• **EXCERPTED TEXT**:
Friday, 27 March 2015

The Ayalon Canada Park

The almond trees, the first of the fruit trees in Israel to wake from their winter 'sleep', were in full bloom when I recently visited the Ayalon Canada Park. The trees pinkish white blossoms are always a sign that Spring is around the corner, and they were truly a sight to behold.
The Ayalon Canada Park, located between Tel Aviv and Jerusalem, covers an area of 7,000 dunams and is filled with wooded areas, walking trails, water features and archaeological sites. Trees in the park include olive, carob, pomegranate, pine and the aforementioned almond. The area is also home to a range of wildlife from lizards and turtles, to grey ravens and blue jays. Historical ruins on the grounds of the park include burial caves, an aqueduct, agricultural installations, a Roman bathhouse, a Hasmonean cemetery, and a Crusader fortress. Two Second Temple-era ritual baths were also discovered there.
My tour of the park with the Eretz HaHashmonaim Centre for Study and Tours gave me the opportunity to see things that I have never noticed before, even though we have picnicked in the park many times over the years. We drove through the park, stopping several times to see historical ruins and to hear about the various battles that took place in the area. Joshua fought there against the Canaanite king. There were also fierce battles in the Ayalon Valley between the Hasmoneans and the Seleucids in the 2nd century BCE. In the first stage of the Arab occupation of the land of Israel in the 7th century CE, this valley served as a centre for their forces. Many fierce battles also took place here, between the Israel Defense Forces and the Jordanian Arab Legion, during the War of Independence. We learnt that Ariel Sharon, Israel's 11th Prime Minister, was shot in the area, in the First Battle of Latrun. His brigade suffered 139 deaths. Sharon survived because he was helped by a 16 year-old soldier under his command who virtually carried him through the field, surrounded by Arabs, relying only on Sharon’s flawless sense of direction to guide them to safety. From then on, it was declared that an Israeli soldier would never be left in the field, no matter how badly injured.
Battles aside, we stopped to see an ancient wine press carved in the rock, where grapes were pressed to make the grape juice that was fermented into wine, and enjoyed the stunning panoramic views from Derech HaTamar (Tamar Trail) at the eastern edge of the park. Shvil HaMa'ayanot (the Valley of the Springs) was our next stop. The valley is around 1.5 kilometres long, and alongside it are interesting remains from the water system of the Roman city of Emmaus-Nicopolis. The aqueducts in the valley were built in the Late Roman period (3rd and 4th centuries CE). Along the trail were what seemed like thousands of blossoming almond trees, as well as fig and pomegranate trees, all surrounded by beautiful terraces built for farming. Especially notable along the trail was the Roman Tomb, a grave site of a family that lived here 1,800 years ago, carved in the rock (bottom photo).

• **DATA**:
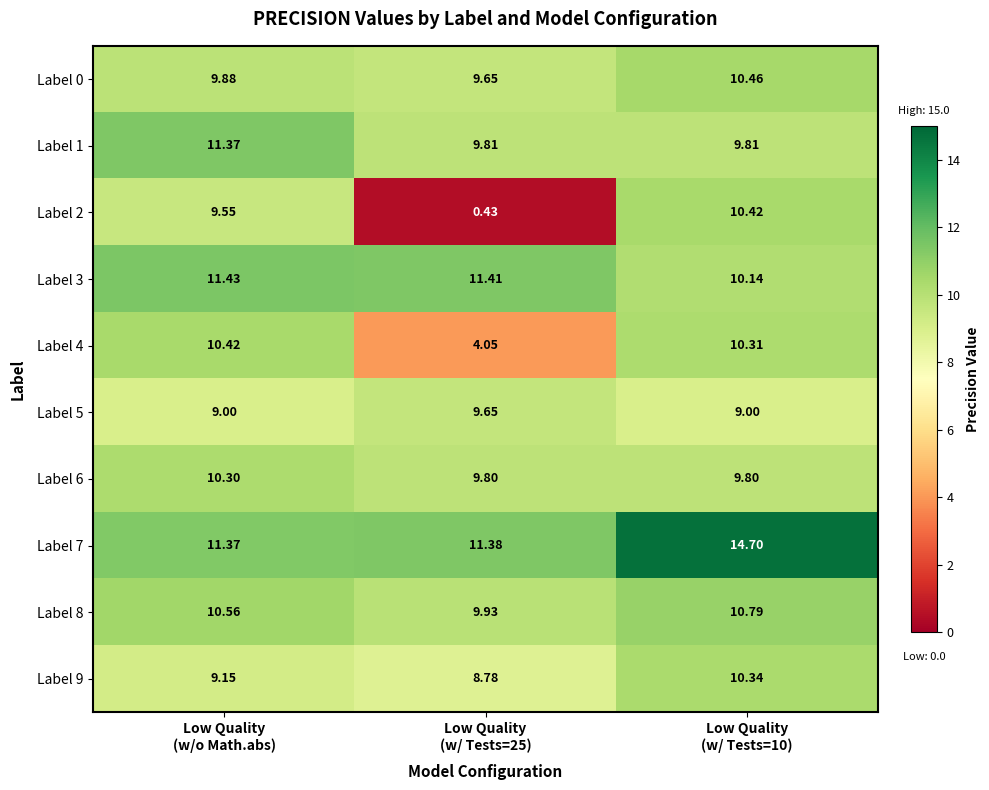

How many data points does each series have?

3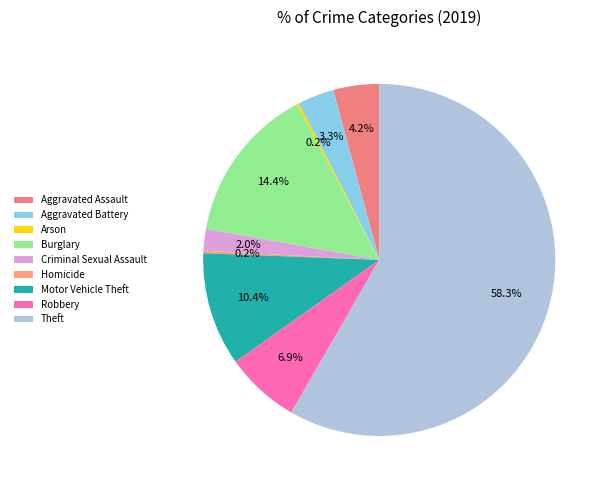

Count the number of slices in the pie.

9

• **INSTRUCTION**:
Answer these three questions using the post about the Ayalon Canada Park:
1. How large an area does the park cover?
2. How many deaths did Ariel Sharon's brigade suffer in the First Battle of Latrun?
3. About how long is Shvil HaMa'ayanot (the Valley of the Springs)?

• **RESPONSE TO THE TASK**:
1. 7,000 dunams
2. 139
3. Around 1.5 kilometers